Open gredwhite opened 8 hours ago

gredwhite commented 8 hours ago

I need a method which accepts collection of identifiers (dn or objectGuid) and returns back dns.

so I have code like this:

var entries = ldapConnection.search(baseDN, scope, filter).searchEntries

At this case each entry in the list has attributes. By default it is all user attributes. But I don't need them here. Sure I can make a call like

var entries = ldapConnection.search(baseDN, scope, filter,"dn").searchEntries

or even var entries = ldapConnection.search(baseDN, scope, filter,"").searchEntries

But maybe there are special API for such a problem ?

dirmgr commented 4 hours ago

By default, if you don't specify any attributes to return in a search request, the server will return every user (that is, non-operational) attribute in matching entries that the requester has permission to see.

As per RFC 4511 section 4.5.1.8, the correct standard way to request that the server not include any attributes in a search result entry is to have a requested attribute list that contains only the string "1.1". You can use SearchRequest.NO_ATTRIBUTES for this purpose.
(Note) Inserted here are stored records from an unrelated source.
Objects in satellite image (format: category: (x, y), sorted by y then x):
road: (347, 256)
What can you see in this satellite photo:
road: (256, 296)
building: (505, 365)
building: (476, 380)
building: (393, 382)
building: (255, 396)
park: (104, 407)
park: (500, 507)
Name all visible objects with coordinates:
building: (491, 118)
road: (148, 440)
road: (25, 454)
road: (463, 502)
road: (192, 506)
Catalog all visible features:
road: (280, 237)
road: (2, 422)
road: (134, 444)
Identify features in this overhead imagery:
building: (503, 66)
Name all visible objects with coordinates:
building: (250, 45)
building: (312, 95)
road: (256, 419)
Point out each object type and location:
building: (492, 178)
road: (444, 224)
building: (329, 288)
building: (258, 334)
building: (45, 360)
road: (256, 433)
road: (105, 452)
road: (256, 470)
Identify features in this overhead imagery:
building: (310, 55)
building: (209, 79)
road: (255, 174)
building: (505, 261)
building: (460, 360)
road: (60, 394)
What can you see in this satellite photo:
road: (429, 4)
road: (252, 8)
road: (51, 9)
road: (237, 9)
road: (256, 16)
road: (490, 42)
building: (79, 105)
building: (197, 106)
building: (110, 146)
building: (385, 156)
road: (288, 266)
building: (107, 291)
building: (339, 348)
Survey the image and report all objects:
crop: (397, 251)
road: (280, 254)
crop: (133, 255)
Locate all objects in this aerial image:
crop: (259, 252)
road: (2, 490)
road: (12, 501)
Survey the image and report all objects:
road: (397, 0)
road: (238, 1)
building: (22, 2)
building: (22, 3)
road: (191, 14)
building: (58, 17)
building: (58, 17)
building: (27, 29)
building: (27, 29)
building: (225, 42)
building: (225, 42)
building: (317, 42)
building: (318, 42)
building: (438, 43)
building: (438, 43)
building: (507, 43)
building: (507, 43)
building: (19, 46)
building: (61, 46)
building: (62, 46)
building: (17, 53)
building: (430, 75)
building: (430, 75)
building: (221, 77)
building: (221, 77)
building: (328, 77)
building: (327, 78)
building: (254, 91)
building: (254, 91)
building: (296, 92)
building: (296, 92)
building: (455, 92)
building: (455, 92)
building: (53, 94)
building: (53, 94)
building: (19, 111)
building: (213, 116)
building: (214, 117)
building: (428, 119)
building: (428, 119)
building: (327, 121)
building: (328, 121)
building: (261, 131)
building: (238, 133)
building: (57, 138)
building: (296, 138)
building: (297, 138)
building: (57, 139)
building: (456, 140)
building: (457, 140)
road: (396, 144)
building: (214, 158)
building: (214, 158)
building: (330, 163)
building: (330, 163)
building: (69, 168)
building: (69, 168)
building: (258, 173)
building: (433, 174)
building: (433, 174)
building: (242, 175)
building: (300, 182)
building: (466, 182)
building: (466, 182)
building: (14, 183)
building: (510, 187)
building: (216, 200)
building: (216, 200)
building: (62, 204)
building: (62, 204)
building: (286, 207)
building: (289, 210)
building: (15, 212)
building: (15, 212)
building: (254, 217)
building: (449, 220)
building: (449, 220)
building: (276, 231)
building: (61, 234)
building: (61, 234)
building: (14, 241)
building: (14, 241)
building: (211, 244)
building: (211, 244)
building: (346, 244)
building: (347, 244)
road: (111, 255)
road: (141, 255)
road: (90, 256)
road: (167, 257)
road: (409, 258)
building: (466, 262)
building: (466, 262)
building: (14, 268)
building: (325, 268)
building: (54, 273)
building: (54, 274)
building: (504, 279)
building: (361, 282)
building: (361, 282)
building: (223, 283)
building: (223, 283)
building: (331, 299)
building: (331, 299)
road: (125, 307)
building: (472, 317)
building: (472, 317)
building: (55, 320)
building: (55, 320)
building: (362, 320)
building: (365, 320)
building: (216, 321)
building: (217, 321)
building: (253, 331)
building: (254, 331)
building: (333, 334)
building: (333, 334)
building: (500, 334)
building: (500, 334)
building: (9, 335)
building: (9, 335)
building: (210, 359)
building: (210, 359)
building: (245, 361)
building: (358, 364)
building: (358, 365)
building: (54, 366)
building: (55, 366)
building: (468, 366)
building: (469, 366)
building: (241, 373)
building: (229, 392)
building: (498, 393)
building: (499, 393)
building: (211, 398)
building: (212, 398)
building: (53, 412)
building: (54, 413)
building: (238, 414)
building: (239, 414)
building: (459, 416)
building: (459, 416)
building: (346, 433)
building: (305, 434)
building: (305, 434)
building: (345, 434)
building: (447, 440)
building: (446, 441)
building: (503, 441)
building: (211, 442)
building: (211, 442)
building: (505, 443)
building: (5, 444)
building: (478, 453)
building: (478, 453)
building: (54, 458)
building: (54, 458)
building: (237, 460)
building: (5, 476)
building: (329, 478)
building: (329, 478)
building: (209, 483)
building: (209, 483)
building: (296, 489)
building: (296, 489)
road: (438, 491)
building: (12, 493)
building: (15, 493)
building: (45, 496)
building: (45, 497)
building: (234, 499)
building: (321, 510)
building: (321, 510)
"dn" happens to work in most cases, but that's basically because you're requesting an attribute that isn't present in the entry, but that's not actually guaranteed to be the case.

And requesting an empty string is technically illegal because that isn't a valid attribute description, nor is it one of the defined tokens that have special meaning (like the aforementioned "1.1", or "*" to indicate all user attributes, or "+" to indicate all operational attributes, or "@objectClassName" to indicate all attributes associated with the specified object class as per RFC 4529). The LDAP SDK doesn't attempt to perform validation on the requested attribute names because it's possible that servers may support other types of special tokens, and it sounds like Active Directory doesn't care either.

But in this case, I'd recommend going with "1.1". It's possible that the server has an optimization to handle that case more efficiently than just falling back to the default logic and treating "1.1" as an OID for a nonexistent attribute type.